In Collapse he spent what, one or two pages, just explaining to the reader why it's OK to even talk about genocide. That's something that should be obvious to you, that we should be able to talk about it.
So he can't just spit out the ultimate conclusion, but he does his best to spoon feed you right up to that point, so you only have one more dot to connect.
In Chimpanzee, which he wrote in 1992 when he wasn't a well-known author on this subject, he is more direct. I quoted you the part where he questions what genocide means. He still beats around the bush on sensitive topics a bit, but less so.
I have not started Chimpanzee.
I will save that one for later.
I have just watched the National Geographic 3 parter on Guns, Germs, Steel.
I do not come away with the same conclusions about Diamond(his veracity or his character) as you do after viewing this semi-documentary.
Tudamorf
09-12-2010, 02:04 PM
I have not started Chimpanzee.
I will save that one for later.
I have just watched the National Geographic 3 parter on Guns, Germs, Steel.
I do not come away with the same conclusions about Diamond(his veracity or his character) as you do after viewing this semi-documentary.I've seen that documentary. It's only a vague outline of some parts of the book, and you can safely ignore it. Besides, that book doesn't really discuss this topic.
Tudamorf
09-12-2010, 02:39 PM
I do not come away with the same conclusions about Diamond(his veracity or his character) as you do after viewing this semi-documentary.I don't see what character has to do with any of this.
The only relevant aspect of his character is his curiosity, and his willingness to ask simple questions that other people are afraid to ask or which other people take for granted.
Like, why do white people dominate the world? Why do men like to look at each other's penises? What does genocide mean?
The fact that he questions the meaning of the word "genocide" (the chapter in Chimpanzee where he wonders how Australia became white), does not mean that he is a Nazi, or condones the actions of the Nazis, or is a bad guy.

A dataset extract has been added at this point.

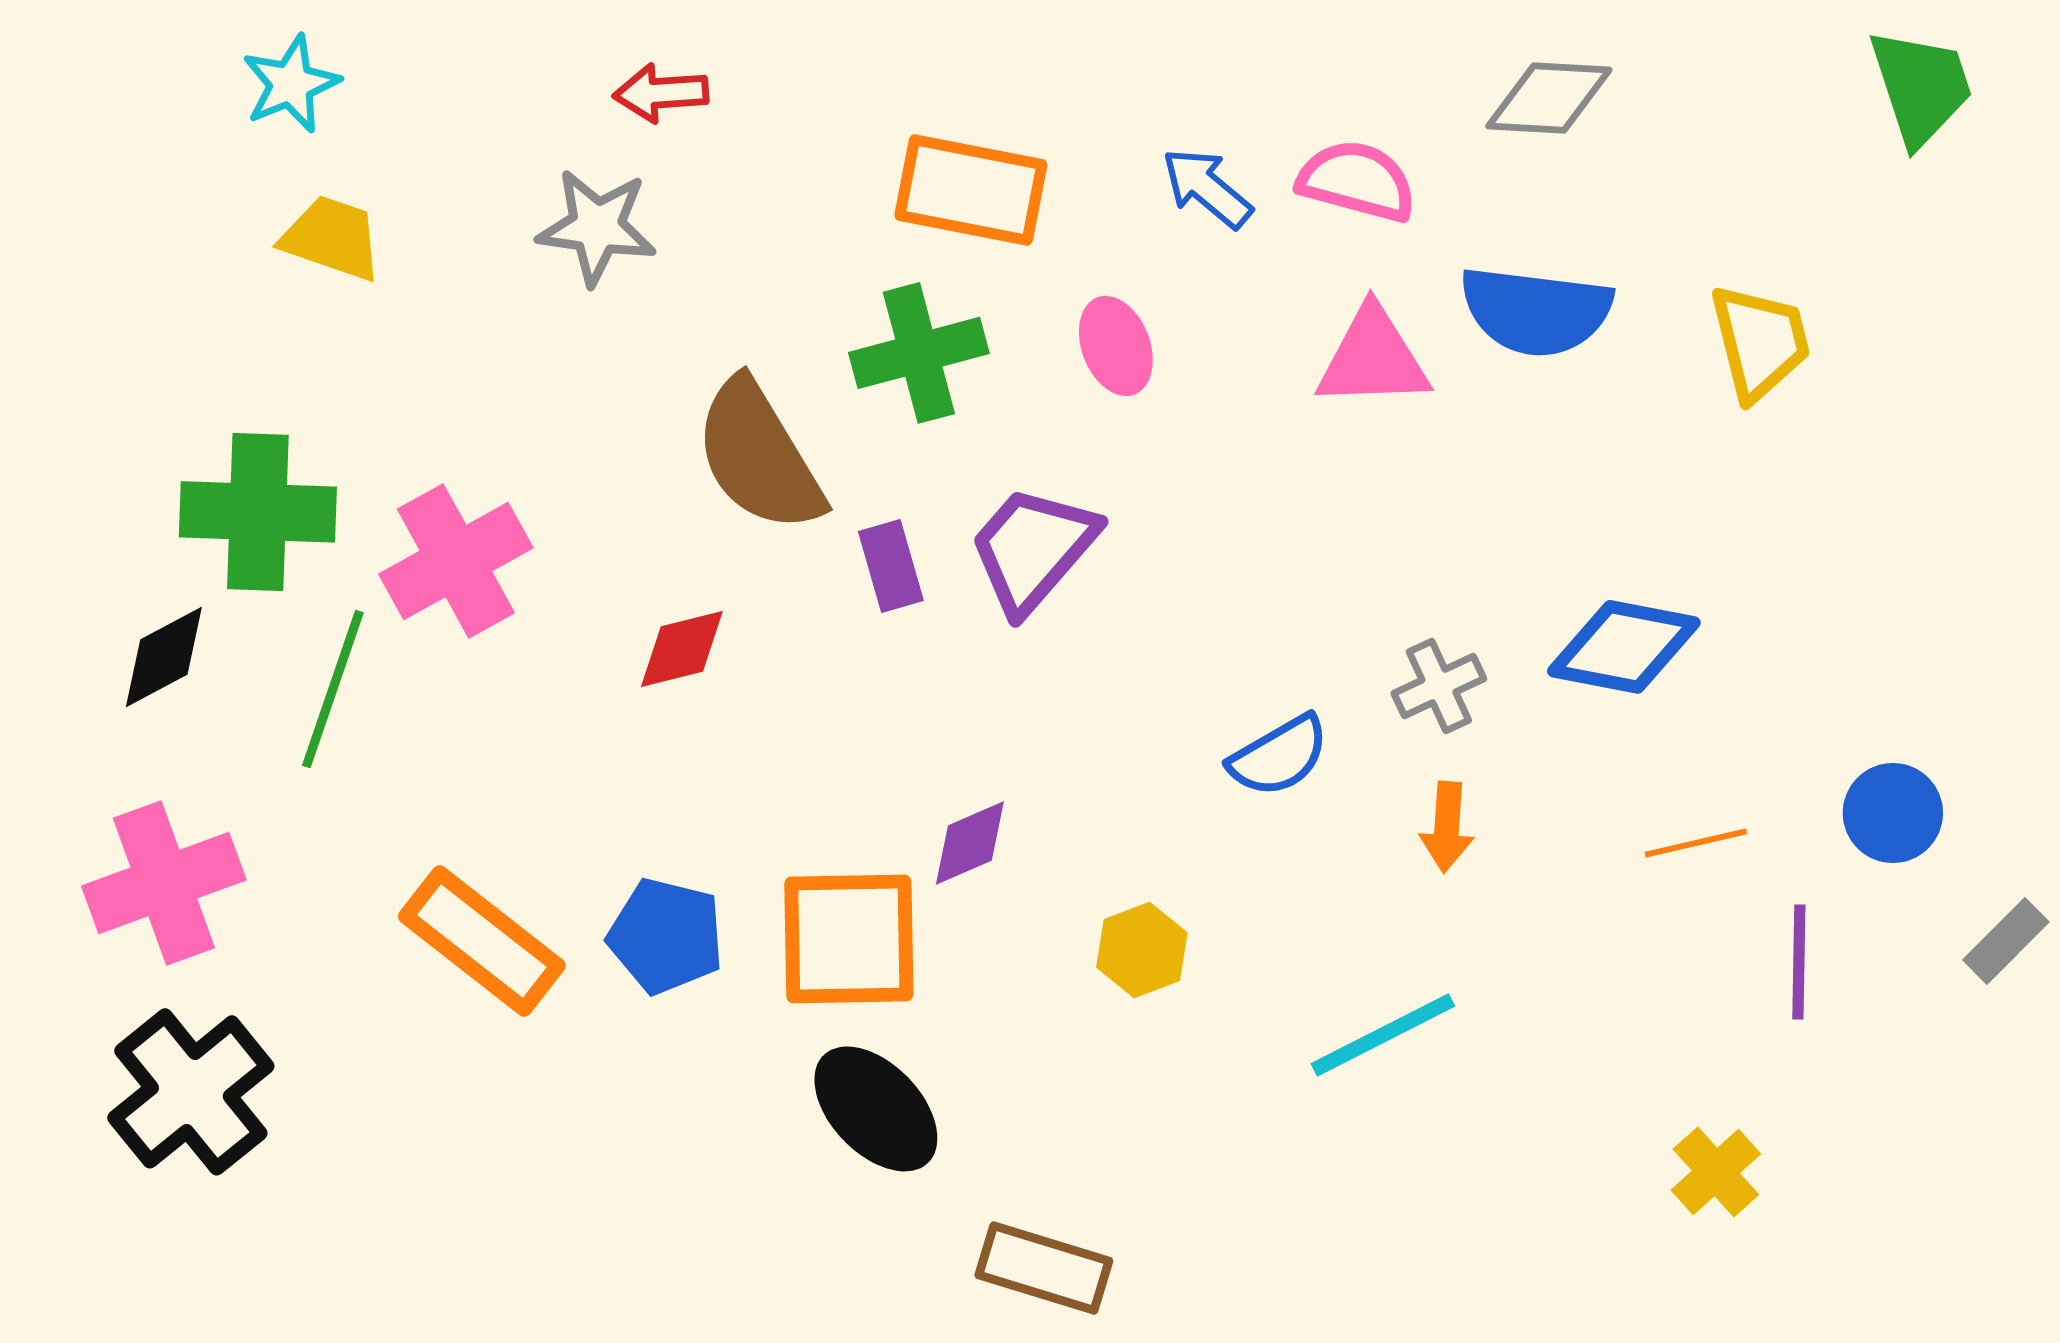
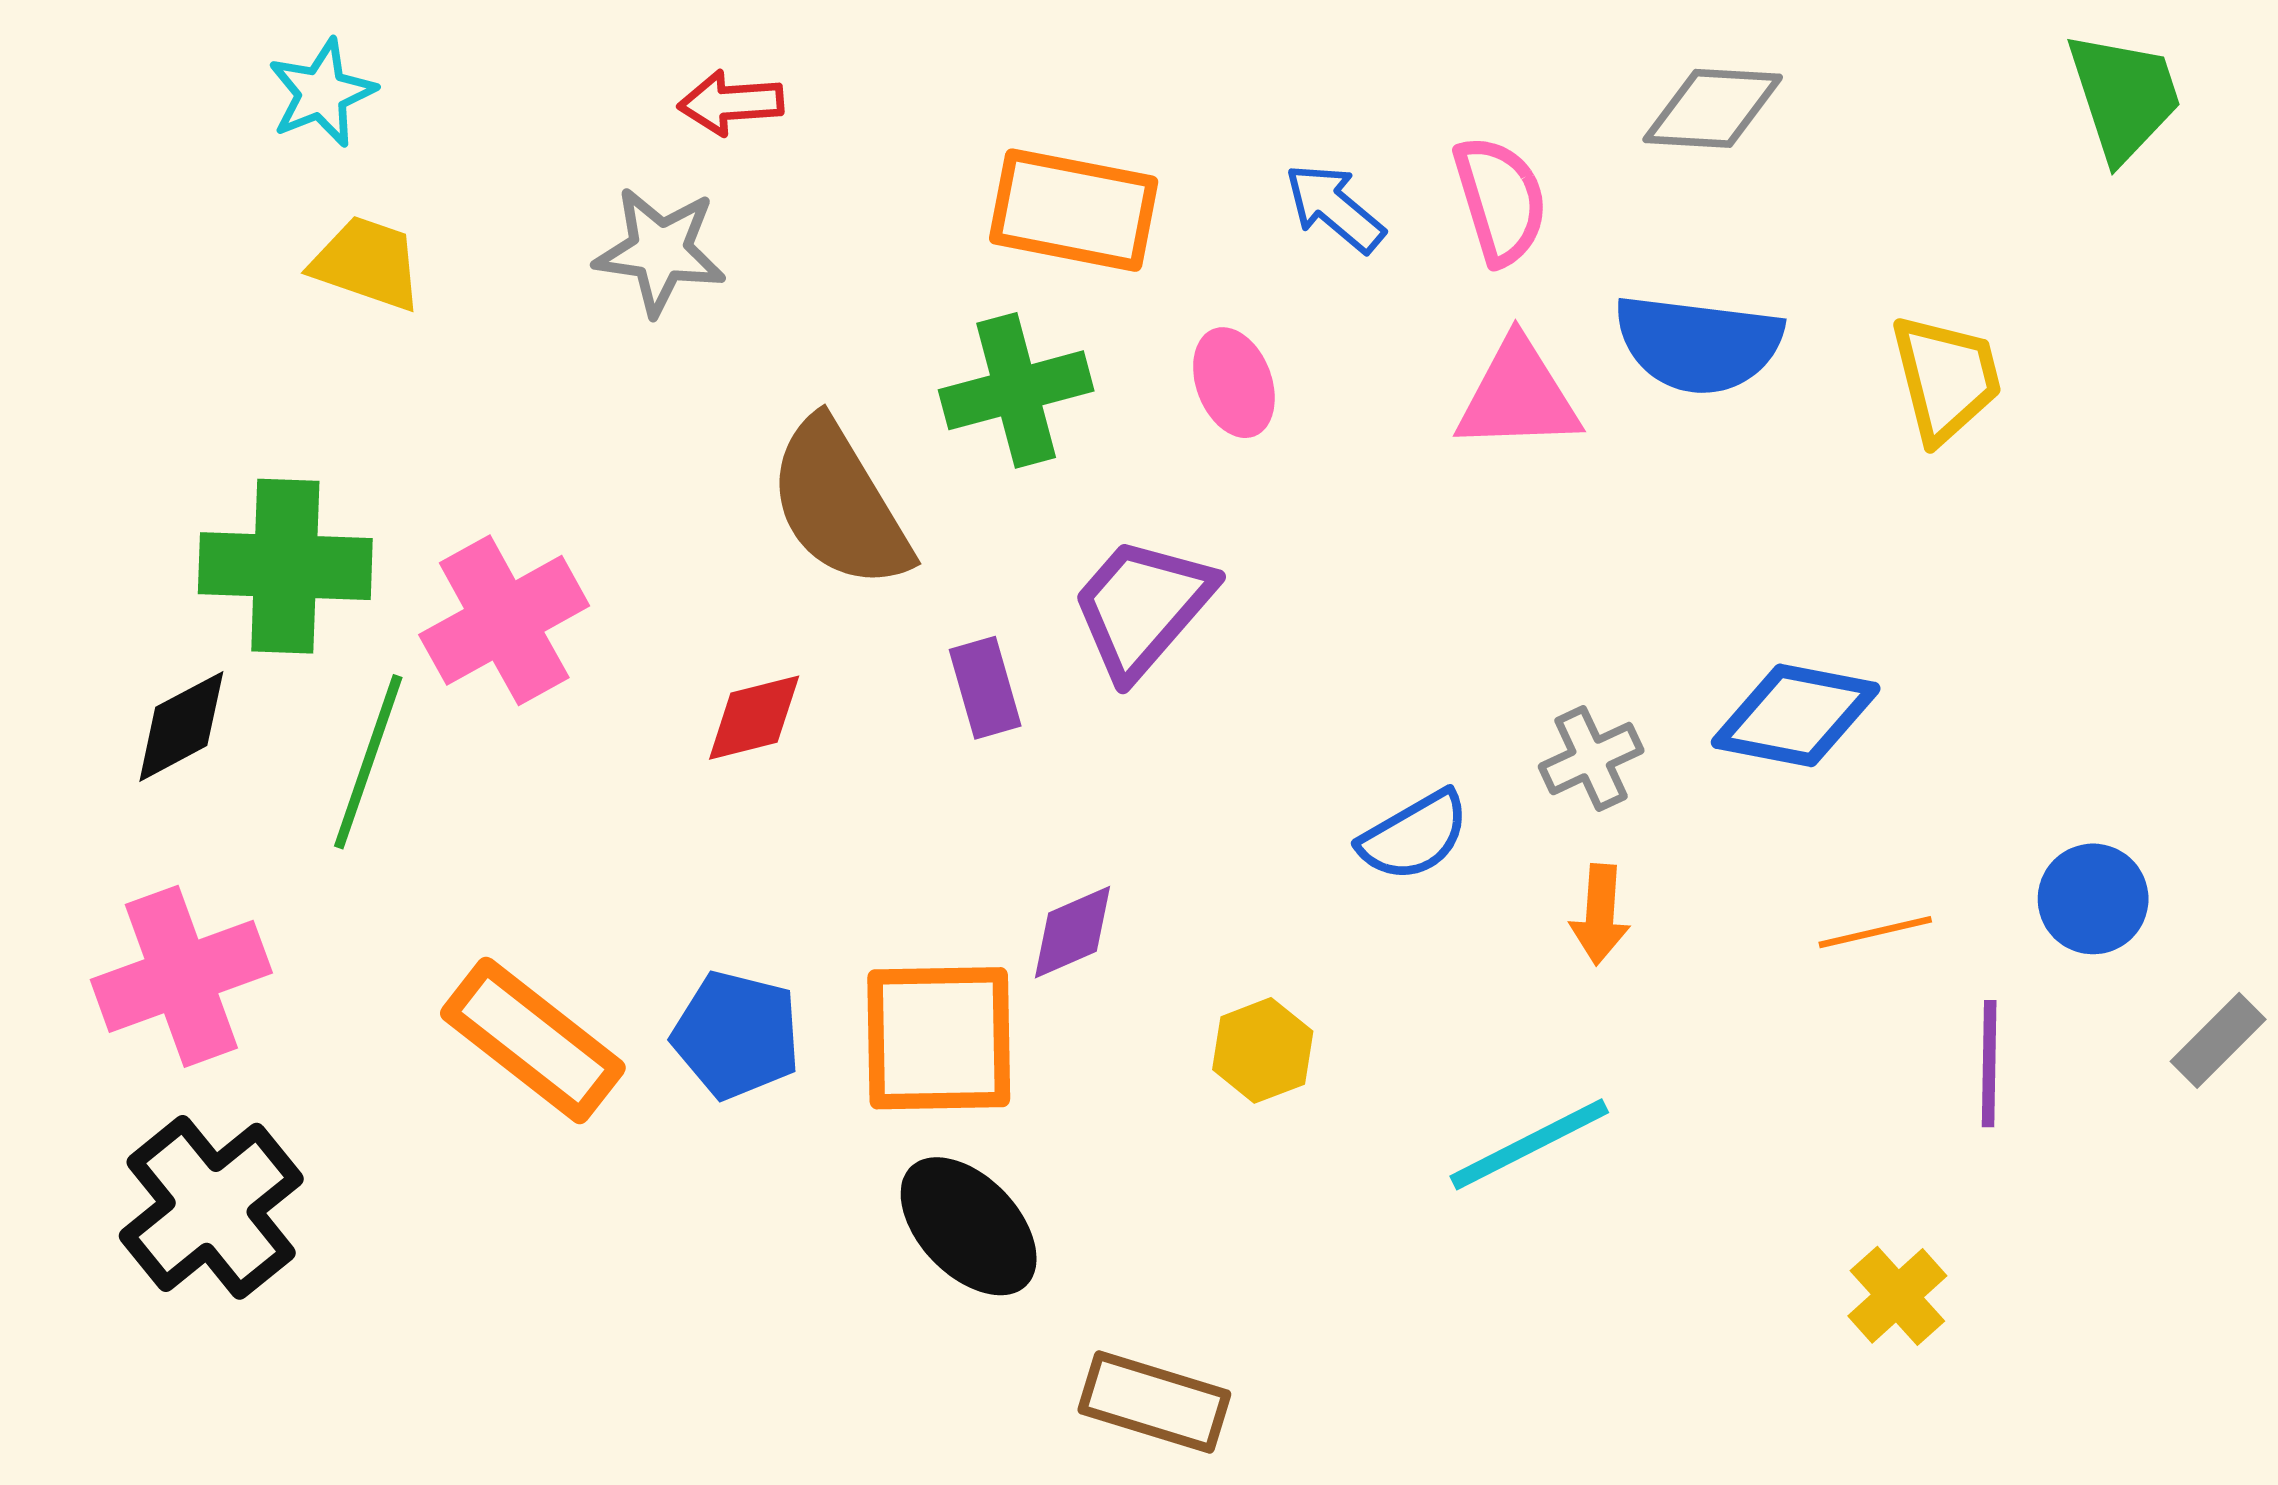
pink semicircle: (1357, 181) -> (1500, 200), turned 58
purple rectangle: (891, 566) -> (985, 688), moved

He's just questioning what the word means. There is nothing wrong with that.
Tudamorf
09-12-2010, 02:41 PM
So because German and European Jews survived the Holocaust means that it was not a genocide?Let's not dwell on semantics. I would call that an attempted genocide, but if you want to call it genocide as shorthand, it makes no difference.
Unlike the Rwandan war, at least the Nazi attempt was motivated in significant part by the desire to kill another race.
Panamah
09-13-2010, 01:29 AM
I saw the documentary too. I liked it, but it doesn't really replace the book at all. In fact, I don't remember seeing most of the stuff in the book, in the documentary.
Watch it again and tell us if you think Diamond is the kind of person that Tudamorf writes him as. Especially the end of the third part.
I did not say nor mean that the documentary was comparable to the book. I have not started it yet, let alone finished it. I've started Sex is Fun, the. Will read Chimpanzee after that and save G g& s for last.
I don't think that Tudamorfs interpretation of what Diamond means to say(but does not say) in Collapse is accurate.